Retro Television Review: Miami Vice 5.4 “Bad Timing”


Welcome to Retro Television Reviews, a feature where we review some of our favorite and least favorite shows of the past!  On Mondays, I will be reviewing Miami Vice, which ran on NBC from 1984 to 1989.  The entire show can be purchased on Prime!

This week, Crockett tries to find himself.

Episode 5.4 “Bad Timing”

(Dir by Virgil W. Vogel, originally aired on December 2nd, 1988)

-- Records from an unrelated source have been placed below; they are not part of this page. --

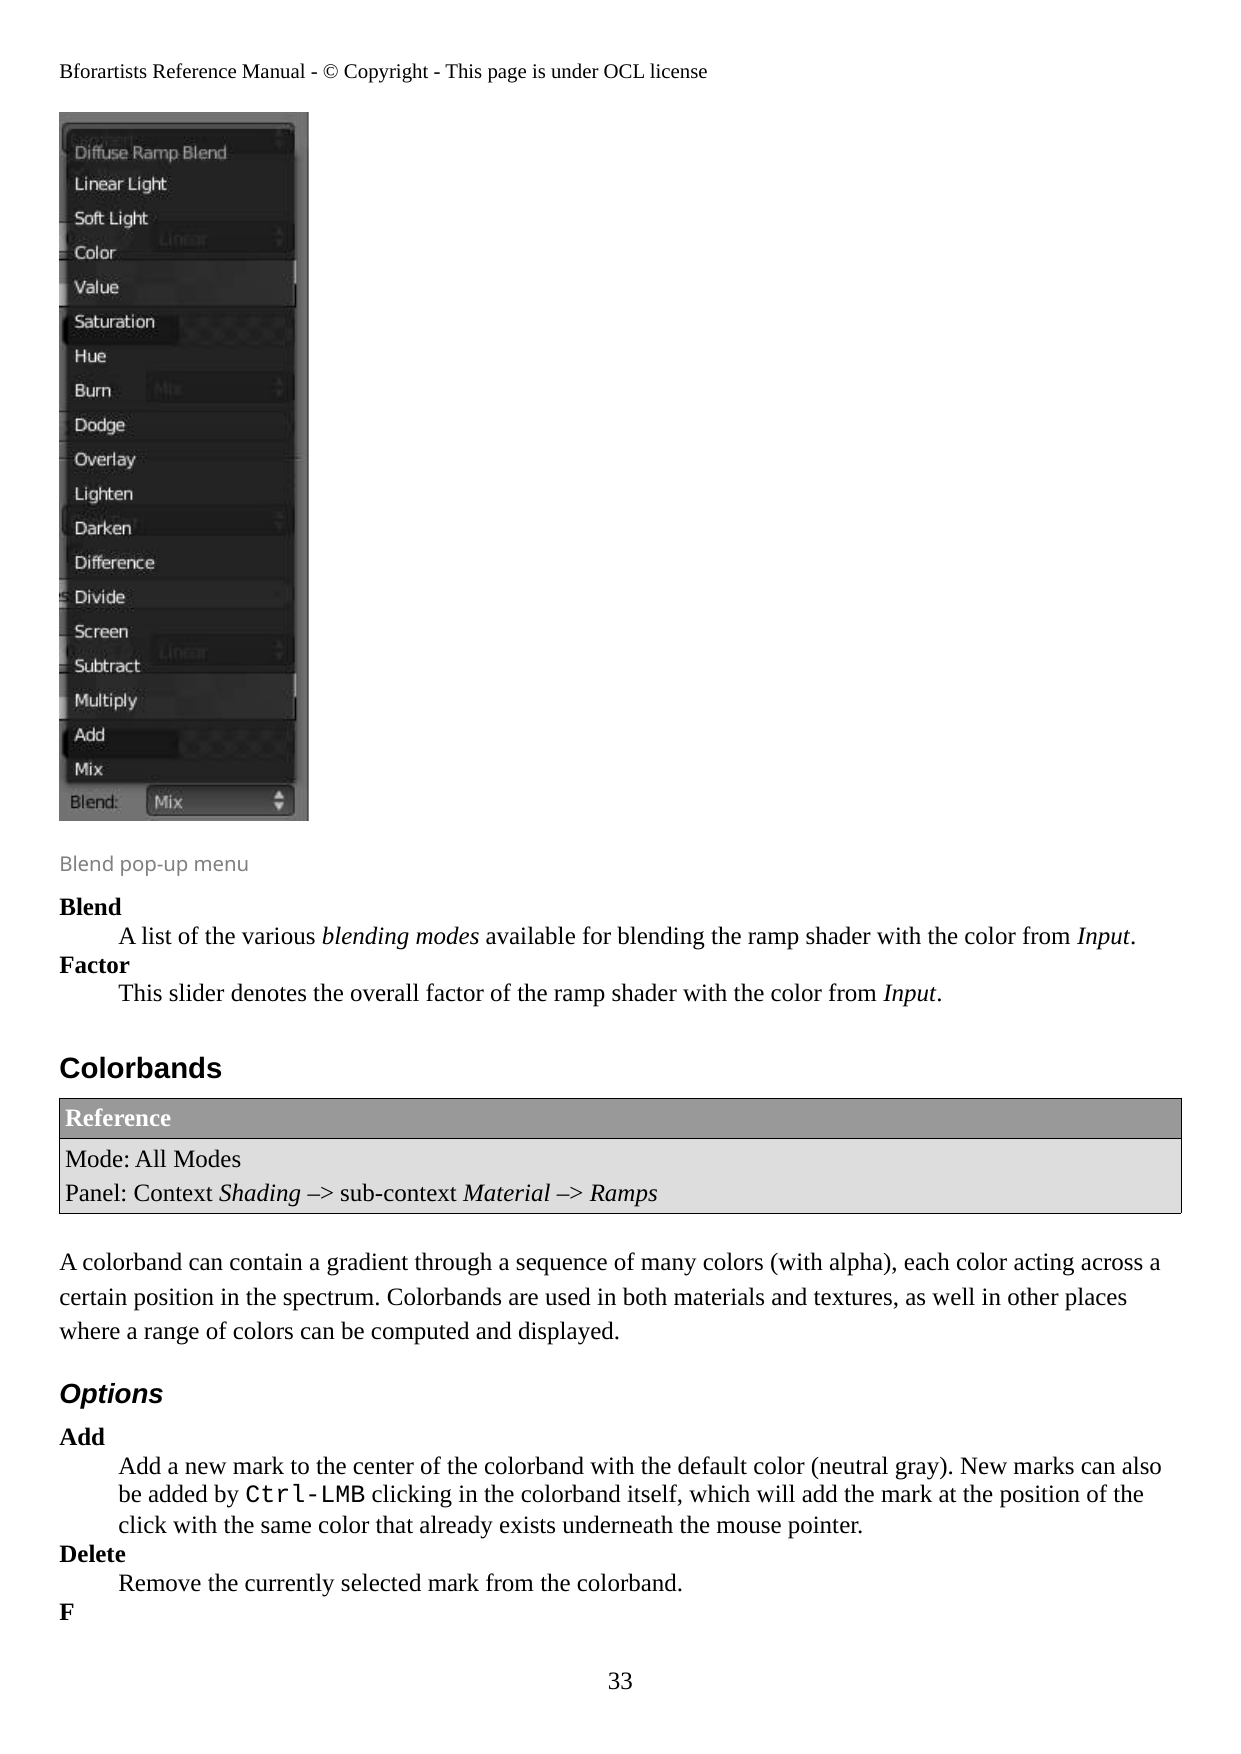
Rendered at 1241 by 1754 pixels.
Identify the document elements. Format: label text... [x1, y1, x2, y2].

subtitle Add [59, 1422, 1181, 1451]
text A colorband can contain a gradient through a sequence of many colors (with alpha), each color acting across a certain position in the spectrum. Colorbands are used in both materials and textures, as well in other places where a range of colors can be computed and displayed. [59, 1247, 1181, 1345]
table_header Reference [60, 1099, 1181, 1138]
list This slider denotes the overall factor of the ramp shader with the color from Input. [118, 978, 1181, 1007]
subtitle F [59, 1597, 1181, 1625]
list Remove the currently selected mark from the colorband. [118, 1568, 1181, 1597]
table_cell Mode: All Modes Panel: Context Shading –> sub-context Material –> Ramps [60, 1139, 1181, 1213]
subtitle Options [59, 1378, 1181, 1409]
subtitle Delete [59, 1539, 1181, 1568]
subtitle Colorbands [59, 1051, 1181, 1085]
list Add a new mark to the center of the colorband with the default color (neutral gray). New marks can also be added by Ctrl-LMB clicking in the colorband itself, which will add the mark at the position of the click with the same color that already exists underneath the mouse pointer. [118, 1451, 1181, 1539]
subtitle Blend [59, 892, 1181, 921]
list A list of the various blending modes available for blending the ramp shader with the color from Input. [118, 921, 1181, 950]
text Blend pop-up menu [59, 846, 1181, 878]
picture [59, 112, 309, 821]
subtitle Factor [59, 950, 1181, 978]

With the case against him still unresolved, Crockett goes on vacation.  He doesn’t tell anyone where he’s going, which is a bit unfortunate as he ends up being taken hostage in the Bayous by a group of cartoonishly evil escaped convicts.  (Pruitt Taylor Vince plays one of the hostage-takers but is fairly forgettable.  A young Melissa Leo appears as a fellow hostage and shows none of the grit that made her so memorable as Sgt. Kay Howard on Homicide.)  Somehow, Tubbs still shows up at the last moment and, looking resplendent in a white suit, he shoots the final convict before the latter shoots Crockett.  Crockett doesn’t even ask Tubbs how he knew where Crockett was.  (If Tubbs had been following Crockett the entire time, why would he have allowed Crockett to have been taken hostage to begin with?)  This episode might as well have been called Dues Ex Tubbs.

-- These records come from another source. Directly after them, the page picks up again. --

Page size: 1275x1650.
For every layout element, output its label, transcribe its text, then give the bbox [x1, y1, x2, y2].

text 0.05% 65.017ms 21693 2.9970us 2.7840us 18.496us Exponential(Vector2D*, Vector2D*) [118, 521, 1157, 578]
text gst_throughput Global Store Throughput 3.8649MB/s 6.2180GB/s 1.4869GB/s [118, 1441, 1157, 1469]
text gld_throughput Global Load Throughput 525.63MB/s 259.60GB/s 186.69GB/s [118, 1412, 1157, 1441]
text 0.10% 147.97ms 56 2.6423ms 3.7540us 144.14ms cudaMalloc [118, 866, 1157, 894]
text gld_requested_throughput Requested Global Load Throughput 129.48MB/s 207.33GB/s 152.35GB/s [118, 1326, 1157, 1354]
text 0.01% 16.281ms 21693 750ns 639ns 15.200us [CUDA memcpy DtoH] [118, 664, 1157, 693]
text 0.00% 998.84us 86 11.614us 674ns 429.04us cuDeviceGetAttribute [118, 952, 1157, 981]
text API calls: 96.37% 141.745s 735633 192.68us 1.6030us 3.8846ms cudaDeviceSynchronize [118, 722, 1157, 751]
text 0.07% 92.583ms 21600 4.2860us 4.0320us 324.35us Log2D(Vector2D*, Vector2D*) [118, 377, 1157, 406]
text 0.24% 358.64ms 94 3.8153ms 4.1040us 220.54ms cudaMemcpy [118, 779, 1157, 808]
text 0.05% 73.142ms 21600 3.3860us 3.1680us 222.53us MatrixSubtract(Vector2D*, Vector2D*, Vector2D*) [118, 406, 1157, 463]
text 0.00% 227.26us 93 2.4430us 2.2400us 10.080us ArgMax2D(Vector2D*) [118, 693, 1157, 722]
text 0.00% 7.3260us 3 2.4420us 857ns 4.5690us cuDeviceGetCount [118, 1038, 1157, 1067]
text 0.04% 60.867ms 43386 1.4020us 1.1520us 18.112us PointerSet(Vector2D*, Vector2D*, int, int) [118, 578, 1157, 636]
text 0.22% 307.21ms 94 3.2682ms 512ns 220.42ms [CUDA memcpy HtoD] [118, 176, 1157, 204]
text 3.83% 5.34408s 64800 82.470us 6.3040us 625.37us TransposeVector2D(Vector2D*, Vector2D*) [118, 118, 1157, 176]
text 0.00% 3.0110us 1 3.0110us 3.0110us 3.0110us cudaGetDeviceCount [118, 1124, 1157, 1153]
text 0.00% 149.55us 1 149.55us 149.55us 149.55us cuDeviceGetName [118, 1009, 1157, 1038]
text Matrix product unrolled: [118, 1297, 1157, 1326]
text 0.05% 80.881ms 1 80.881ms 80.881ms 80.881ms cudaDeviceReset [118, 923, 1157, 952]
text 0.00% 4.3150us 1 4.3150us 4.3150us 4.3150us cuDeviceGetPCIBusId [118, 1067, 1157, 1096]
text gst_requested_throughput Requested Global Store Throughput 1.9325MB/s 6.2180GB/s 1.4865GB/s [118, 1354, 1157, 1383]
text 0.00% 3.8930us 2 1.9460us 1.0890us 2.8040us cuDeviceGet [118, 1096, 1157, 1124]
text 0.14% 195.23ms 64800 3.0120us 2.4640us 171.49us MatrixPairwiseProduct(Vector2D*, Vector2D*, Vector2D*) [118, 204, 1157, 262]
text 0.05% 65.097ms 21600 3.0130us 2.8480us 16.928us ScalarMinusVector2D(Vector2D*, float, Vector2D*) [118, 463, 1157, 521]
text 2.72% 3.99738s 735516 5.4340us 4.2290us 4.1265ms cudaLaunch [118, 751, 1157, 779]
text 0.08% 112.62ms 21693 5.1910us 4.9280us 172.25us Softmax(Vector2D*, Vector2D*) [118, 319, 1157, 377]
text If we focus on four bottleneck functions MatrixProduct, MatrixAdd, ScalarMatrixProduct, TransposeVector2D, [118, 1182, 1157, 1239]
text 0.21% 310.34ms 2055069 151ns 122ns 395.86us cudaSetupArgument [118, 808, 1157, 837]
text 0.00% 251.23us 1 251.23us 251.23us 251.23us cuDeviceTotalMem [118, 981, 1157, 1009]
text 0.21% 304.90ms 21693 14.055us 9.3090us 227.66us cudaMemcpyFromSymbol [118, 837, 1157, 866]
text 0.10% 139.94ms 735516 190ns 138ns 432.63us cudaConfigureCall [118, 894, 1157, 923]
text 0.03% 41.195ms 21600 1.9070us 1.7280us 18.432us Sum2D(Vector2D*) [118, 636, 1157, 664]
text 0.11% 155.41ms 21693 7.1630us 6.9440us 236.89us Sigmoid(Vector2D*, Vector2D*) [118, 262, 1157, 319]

Watching this episode, it occurred to me that, as a character, Crockett really doesn’t have anywhere left to go.  By having him turn into Burnett and become one of Miami’s most powerful drug dealers, the show pretty much pushed the character as far as possible.  It’s impossible for Crockett to come back from that and it’s equally impossible to watch an episode like this one and not wonder why Crockett wasn’t in prison.  He’s suspected of committing four murders.  He was witnessed shooting a cop.  He attempted to kill his own partner, twice.  The episode begins with several high-ranking cops saying that they don’t buy Crockett’s excuse that he had amnesia.  And yet, Crockett is allowed to leave Miami while the department tries to figure out what to do with him.

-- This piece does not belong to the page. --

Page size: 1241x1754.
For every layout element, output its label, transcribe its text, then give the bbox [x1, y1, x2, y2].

Really, the whole idea that Crockett — a minor celebrity due to his college football career — could maintain his Burnett cover for five seasons was already pretty hard to believe.  Crockett and Tubbs’s cover got blown in nearly every episode during the first three seasons.  Having Sonny “Burnett” marry a world-famous singer without anyone noting that Burnett looked just like Crockett was probably this show’s true shark jumping moment.  Once that happened, it became increasingly difficult to take Miami Vice seriously.  The whole arc of Sonny thinking he was Burnett was fun to watch and Don Johnson gave a good performance as a conflicted bad guy but it’s also left the show with nowhere to go.  With this episode, Crockett has been reduced to being taken hostage by a group of backwoods yokels and waiting for Tubbs to materialize from out of nowhere.

In short, it’s time for Sonny to move on.  And seeing as how this is the final season …. well, we’ll see what happens!